Legend: [R]edstone signal [W]ater pipe [F]uel pipe [E]ngine [C]onduit

This has the advantages that Kinesis Pipes can be used and that it's easier to fit buffers on the end, with the disadvantage that the whole stack of engines shares a control signal.
  C
 WEF
CEREC
 FEW
  C

Legend: [R]edstone signal [W]ater pipe [F]uel pipe [E]ngine [C]onduit

Output Buffering[edit]

When building a large engine configuration, it may be desirable to have an excess of energy available to meet variable demand, or the engine room may be built before the machines that will use the power. It is possible to use manual control to switch on the number of engines that are desired at any given moment, but it is also possible to build a regulator system that buffers the power output of the engines, provides the power needed at any given moment, and shuts engines off when they are not being used in order to conserve fuel.

The key components in such a system are Redstone Energy Cells and Gates. The idea is to buffer the output of the engines in the cell, with machines drawing from the buffer rather than directly from the engines. Then a Gate can detect when the buffer is empty and send a signal to switch the engines on, and detect when the buffer is full and send a signal to switch the engines off; a second Gate can latch the "On" signal, effectively remembering that the buffer is charging, and reset the latch on the "Off" signal to allow the buffer to discharge.

Since a Redstone Energy Cell can accept up to 100 MJ/t in and send up to 100 MJ/t out, one cell should be capable of buffering the output of 20 Combustion Engines running on Biofuel or 16 running on Fuel. There are two problems with this:

  • Buffer overflow: Redstone Energy Cells do not reliably send a Full Energy signal to nearby Gates when they are full; in particular, as long as power is being drawn from them, they sometimes stay just below capacity even if supply is greater than demand.
  • Variable power: Engines do not produce a consistent flow of, e.g., 5 MJ/t. Rather, when running on Biofuel, an engine will produce 10 MJ/t for a time, then 0 MJ/t for a time, with the switching frequency depending on the temperature of the engine.
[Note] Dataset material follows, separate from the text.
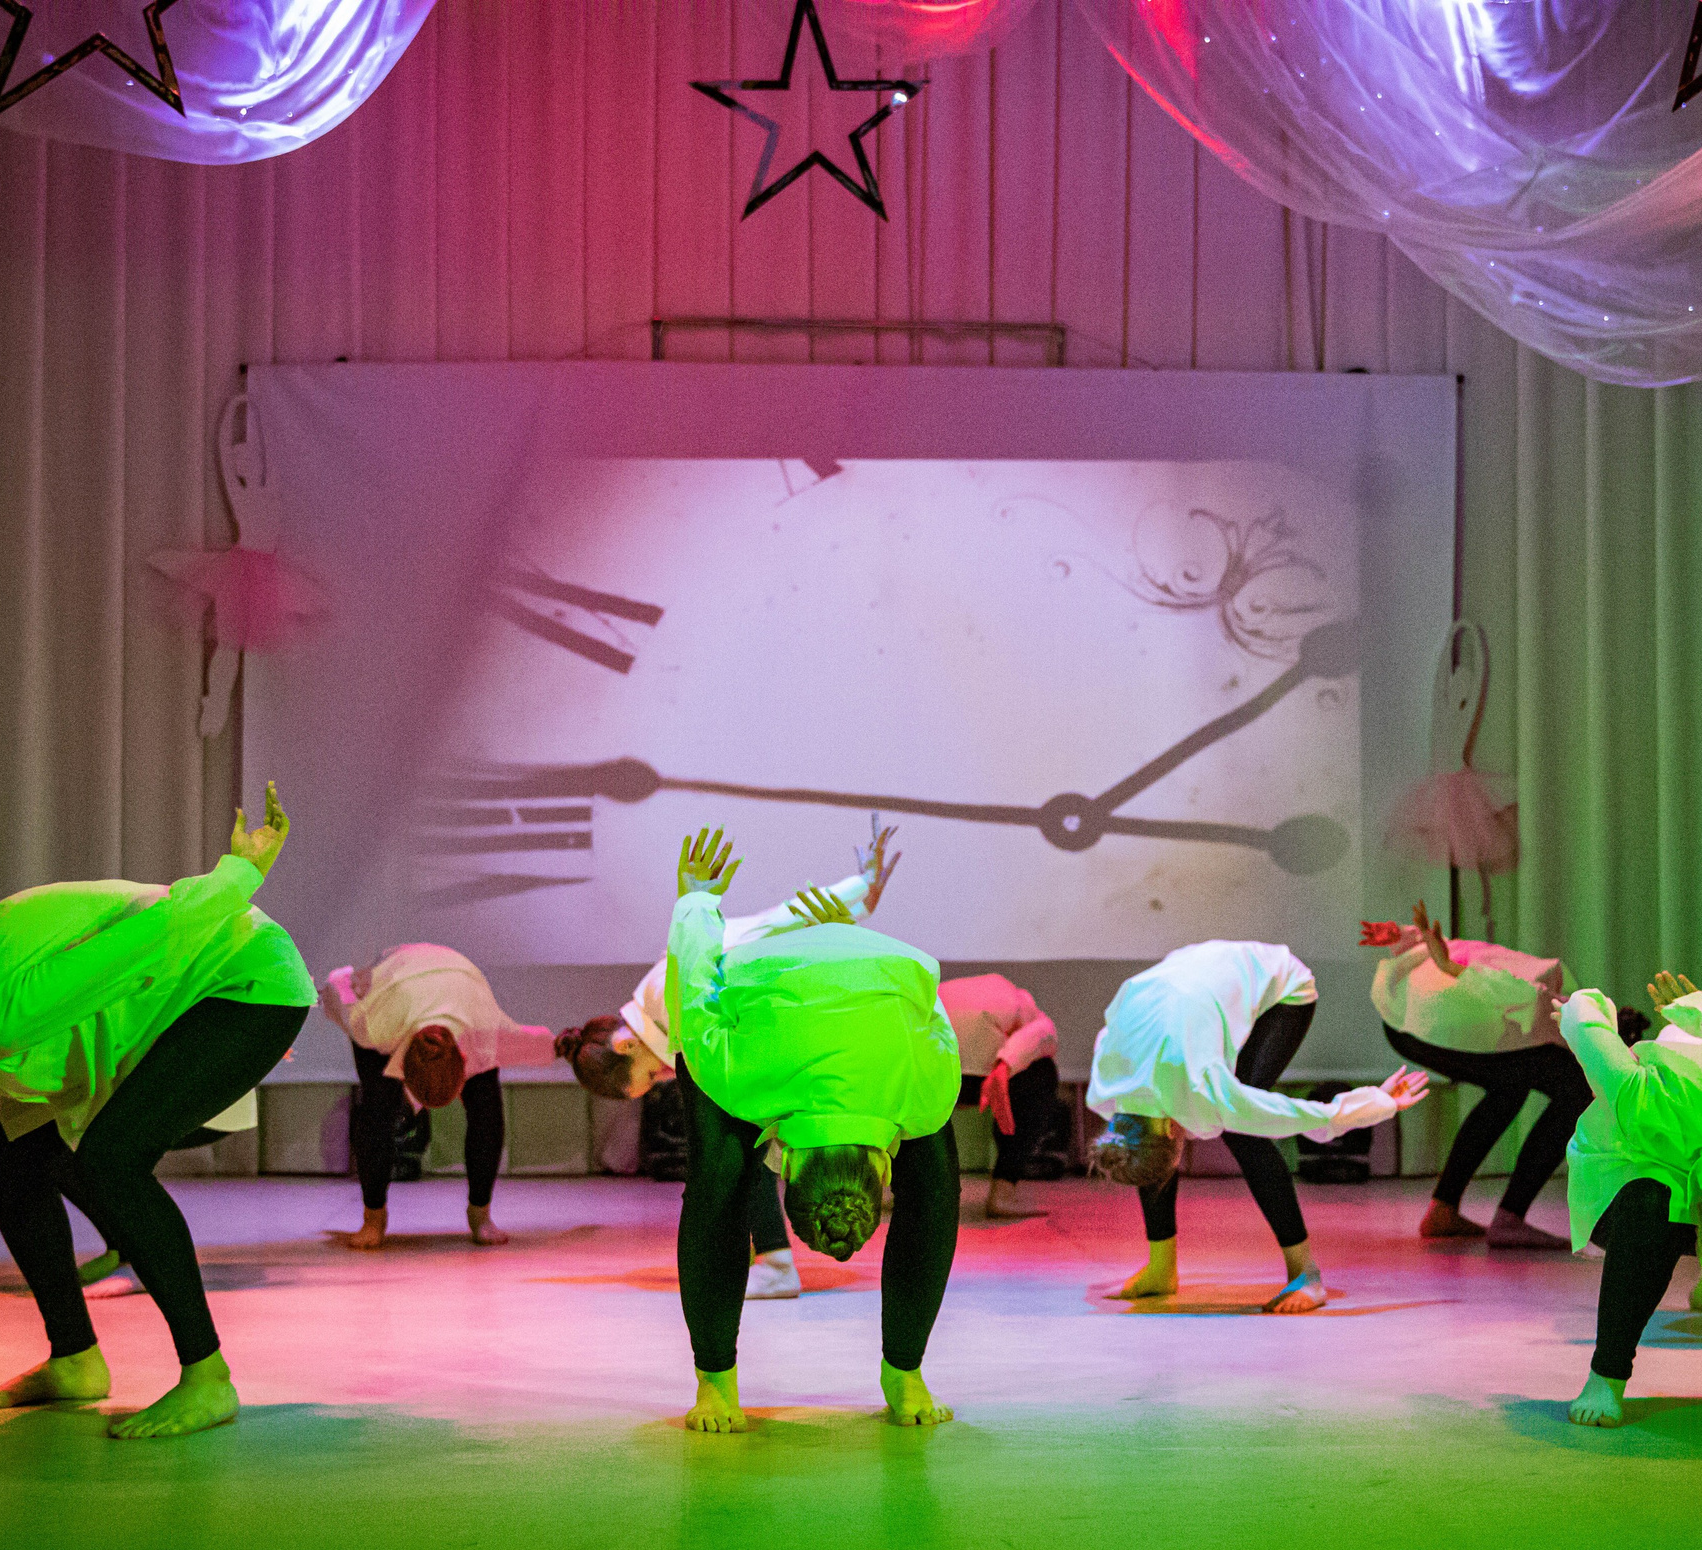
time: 1:46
The first issue is solved using a double buffer setup and a redstone clock. The cell will reliably send a Full Energy signal if power is not constantly being drawn from it and continues to be supplied. By briefly interrupting the output of the energy cell, it is possible to detect, at regular intervals, whether or not the buffer is full. Since cells can be turned on and off with redstone, a clock can provide this interrupting signal.

However, to avoid interruptions in machine operation, it is desirable to make the clock send as brief and infrequent signals as possible. Energy will continue to be produced in between clock signals, and to avoid wasting this energy if the output buffer is full, a secondary buffer is needed. Machines draw from the primary buffer, which draws from the secondary buffer. The primary buffer is occasionally switched off if the engines are running, and the secondary buffer catches the overflow between when the primary buffer fills up and when the next clock pulse comes in.

The second issue is solved using twice as many parallel secondary buffers as primary buffers. When the engines are producing, if they happen to all be synchronized (which cannot be easily controlled), then 20 engines running on Biofuel may produce a peak power of 200 MJ/t, which is the maximum input of two energy cells in parallel. Since the secondary buffers can smooth out the power curve, the primary buffer only needs to be capable of handling the average, and not the peak power.